Dataset entries -
/---

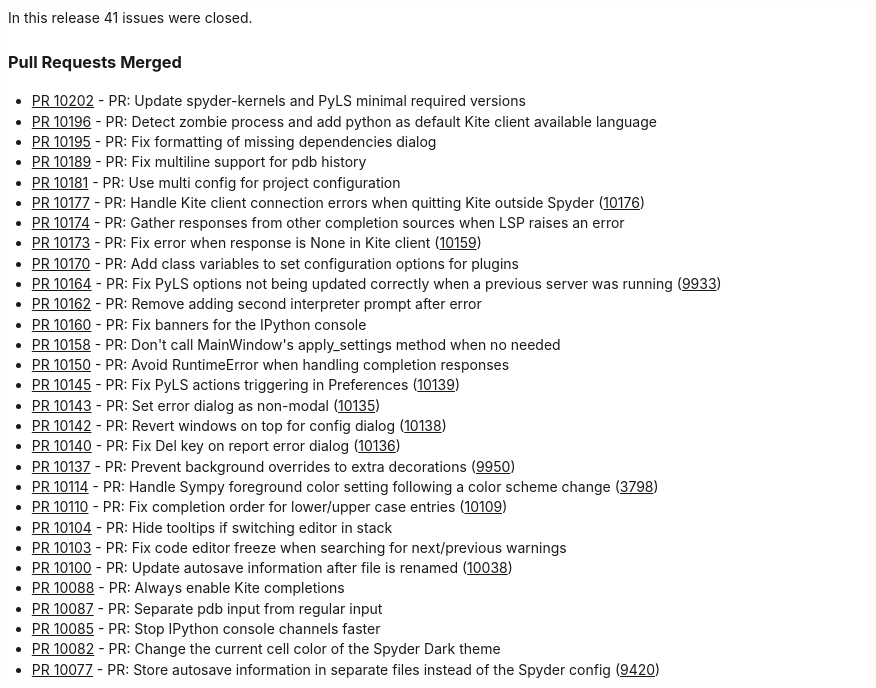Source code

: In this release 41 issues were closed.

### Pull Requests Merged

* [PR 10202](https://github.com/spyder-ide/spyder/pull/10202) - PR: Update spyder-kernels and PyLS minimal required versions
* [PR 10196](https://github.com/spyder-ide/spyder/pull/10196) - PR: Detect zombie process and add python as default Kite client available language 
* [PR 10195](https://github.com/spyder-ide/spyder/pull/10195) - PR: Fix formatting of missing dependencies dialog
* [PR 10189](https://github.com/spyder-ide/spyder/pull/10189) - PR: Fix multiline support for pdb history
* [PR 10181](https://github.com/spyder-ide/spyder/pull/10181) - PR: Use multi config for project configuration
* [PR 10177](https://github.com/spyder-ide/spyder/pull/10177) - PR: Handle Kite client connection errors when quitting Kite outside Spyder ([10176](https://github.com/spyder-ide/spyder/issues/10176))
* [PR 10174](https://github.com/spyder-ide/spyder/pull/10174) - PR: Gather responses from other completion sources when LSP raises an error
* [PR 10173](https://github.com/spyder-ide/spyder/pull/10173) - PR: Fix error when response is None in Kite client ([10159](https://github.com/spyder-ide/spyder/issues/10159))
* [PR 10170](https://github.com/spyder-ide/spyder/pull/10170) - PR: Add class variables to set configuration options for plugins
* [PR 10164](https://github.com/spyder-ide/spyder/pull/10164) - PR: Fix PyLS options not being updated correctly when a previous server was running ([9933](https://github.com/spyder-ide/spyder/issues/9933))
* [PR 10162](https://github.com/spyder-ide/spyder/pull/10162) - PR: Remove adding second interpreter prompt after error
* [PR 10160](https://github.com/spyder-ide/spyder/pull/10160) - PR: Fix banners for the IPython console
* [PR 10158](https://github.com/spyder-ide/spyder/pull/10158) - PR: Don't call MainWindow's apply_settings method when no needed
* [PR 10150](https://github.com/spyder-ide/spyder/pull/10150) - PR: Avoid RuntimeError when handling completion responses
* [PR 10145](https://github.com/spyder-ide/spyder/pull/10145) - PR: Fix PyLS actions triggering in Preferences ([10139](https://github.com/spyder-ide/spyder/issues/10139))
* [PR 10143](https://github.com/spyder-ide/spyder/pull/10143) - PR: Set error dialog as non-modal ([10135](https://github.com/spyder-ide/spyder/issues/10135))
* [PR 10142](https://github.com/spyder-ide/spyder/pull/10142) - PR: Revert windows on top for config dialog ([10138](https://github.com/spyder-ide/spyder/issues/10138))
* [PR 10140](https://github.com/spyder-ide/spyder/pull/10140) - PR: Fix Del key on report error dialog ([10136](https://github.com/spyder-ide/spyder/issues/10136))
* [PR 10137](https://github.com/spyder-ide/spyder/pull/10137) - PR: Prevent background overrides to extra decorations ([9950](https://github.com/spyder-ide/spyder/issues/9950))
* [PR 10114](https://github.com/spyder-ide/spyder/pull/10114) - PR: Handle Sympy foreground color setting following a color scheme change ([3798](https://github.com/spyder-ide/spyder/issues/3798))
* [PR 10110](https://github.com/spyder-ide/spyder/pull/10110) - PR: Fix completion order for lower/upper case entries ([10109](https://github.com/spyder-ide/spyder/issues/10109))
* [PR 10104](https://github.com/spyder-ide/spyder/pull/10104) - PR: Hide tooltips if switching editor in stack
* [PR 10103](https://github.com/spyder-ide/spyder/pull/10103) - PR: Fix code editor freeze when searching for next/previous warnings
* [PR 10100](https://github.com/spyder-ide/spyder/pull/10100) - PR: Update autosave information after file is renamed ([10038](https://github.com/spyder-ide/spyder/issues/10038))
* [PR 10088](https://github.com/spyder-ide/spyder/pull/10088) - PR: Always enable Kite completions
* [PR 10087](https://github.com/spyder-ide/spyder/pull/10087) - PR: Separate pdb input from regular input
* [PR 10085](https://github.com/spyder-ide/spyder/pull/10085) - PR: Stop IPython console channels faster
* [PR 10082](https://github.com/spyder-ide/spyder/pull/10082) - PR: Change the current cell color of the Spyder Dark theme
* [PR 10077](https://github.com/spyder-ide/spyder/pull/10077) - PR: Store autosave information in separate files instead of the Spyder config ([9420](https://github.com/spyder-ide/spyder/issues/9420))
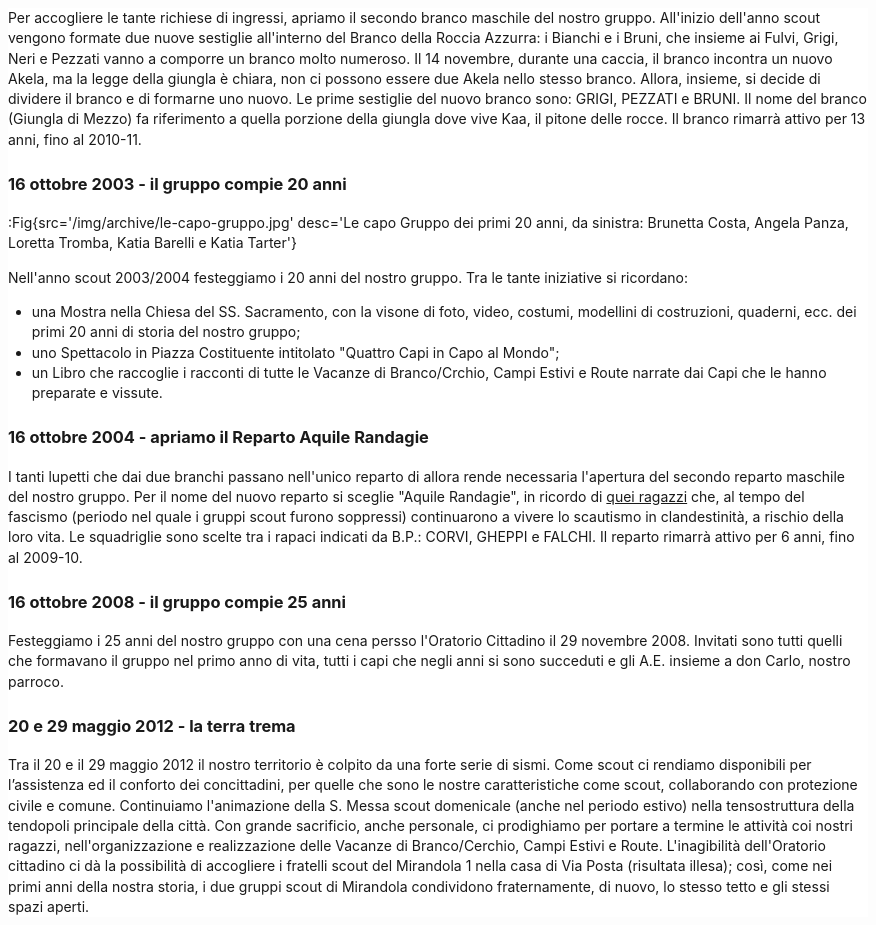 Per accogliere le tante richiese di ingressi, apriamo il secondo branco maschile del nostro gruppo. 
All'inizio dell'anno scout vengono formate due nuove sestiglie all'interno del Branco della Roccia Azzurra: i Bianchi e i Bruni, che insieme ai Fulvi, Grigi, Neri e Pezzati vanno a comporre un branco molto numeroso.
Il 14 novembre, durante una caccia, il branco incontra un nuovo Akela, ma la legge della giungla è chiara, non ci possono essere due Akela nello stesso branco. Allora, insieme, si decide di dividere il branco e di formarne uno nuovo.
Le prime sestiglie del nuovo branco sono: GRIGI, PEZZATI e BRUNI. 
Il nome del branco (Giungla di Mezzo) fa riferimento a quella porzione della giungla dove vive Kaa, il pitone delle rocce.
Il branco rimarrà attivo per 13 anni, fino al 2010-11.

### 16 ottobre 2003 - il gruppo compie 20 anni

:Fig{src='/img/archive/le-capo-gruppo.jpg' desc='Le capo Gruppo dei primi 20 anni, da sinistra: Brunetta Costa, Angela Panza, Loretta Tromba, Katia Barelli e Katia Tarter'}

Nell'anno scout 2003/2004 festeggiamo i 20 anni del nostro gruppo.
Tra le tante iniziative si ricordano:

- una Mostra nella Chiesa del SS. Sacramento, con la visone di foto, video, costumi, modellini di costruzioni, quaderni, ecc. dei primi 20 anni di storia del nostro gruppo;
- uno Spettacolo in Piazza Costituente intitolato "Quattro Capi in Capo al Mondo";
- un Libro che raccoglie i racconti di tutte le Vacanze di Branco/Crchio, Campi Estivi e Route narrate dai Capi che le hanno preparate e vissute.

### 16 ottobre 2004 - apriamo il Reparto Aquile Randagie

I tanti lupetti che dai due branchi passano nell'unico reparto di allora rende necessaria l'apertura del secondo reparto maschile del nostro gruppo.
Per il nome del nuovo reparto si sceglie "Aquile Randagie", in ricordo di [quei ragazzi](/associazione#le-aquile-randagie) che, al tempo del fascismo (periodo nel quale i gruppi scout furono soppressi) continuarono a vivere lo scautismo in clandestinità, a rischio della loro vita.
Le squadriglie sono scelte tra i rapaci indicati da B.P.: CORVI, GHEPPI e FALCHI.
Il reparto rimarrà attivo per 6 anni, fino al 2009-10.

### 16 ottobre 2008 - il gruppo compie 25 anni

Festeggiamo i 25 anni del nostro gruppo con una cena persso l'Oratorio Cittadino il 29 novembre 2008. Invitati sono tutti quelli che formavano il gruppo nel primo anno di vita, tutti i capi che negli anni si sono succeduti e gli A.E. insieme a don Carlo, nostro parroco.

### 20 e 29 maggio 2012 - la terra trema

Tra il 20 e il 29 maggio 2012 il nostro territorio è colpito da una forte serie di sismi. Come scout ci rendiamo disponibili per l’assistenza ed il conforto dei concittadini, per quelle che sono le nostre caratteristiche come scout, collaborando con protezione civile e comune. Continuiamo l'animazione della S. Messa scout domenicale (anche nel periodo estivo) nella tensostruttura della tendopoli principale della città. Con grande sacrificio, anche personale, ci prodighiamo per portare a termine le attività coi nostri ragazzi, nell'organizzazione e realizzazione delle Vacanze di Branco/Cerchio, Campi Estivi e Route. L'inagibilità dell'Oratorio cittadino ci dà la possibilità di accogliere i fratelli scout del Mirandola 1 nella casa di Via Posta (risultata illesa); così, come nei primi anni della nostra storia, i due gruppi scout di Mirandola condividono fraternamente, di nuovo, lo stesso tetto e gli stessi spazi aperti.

\---

Problem description -
Reproduce every line from the preceding data in which the word "fino" can be found.

Written answer -
Il branco rimarrà attivo per 13 anni, fino al 2010-11.
Il reparto rimarrà attivo per 6 anni, fino al 2009-10.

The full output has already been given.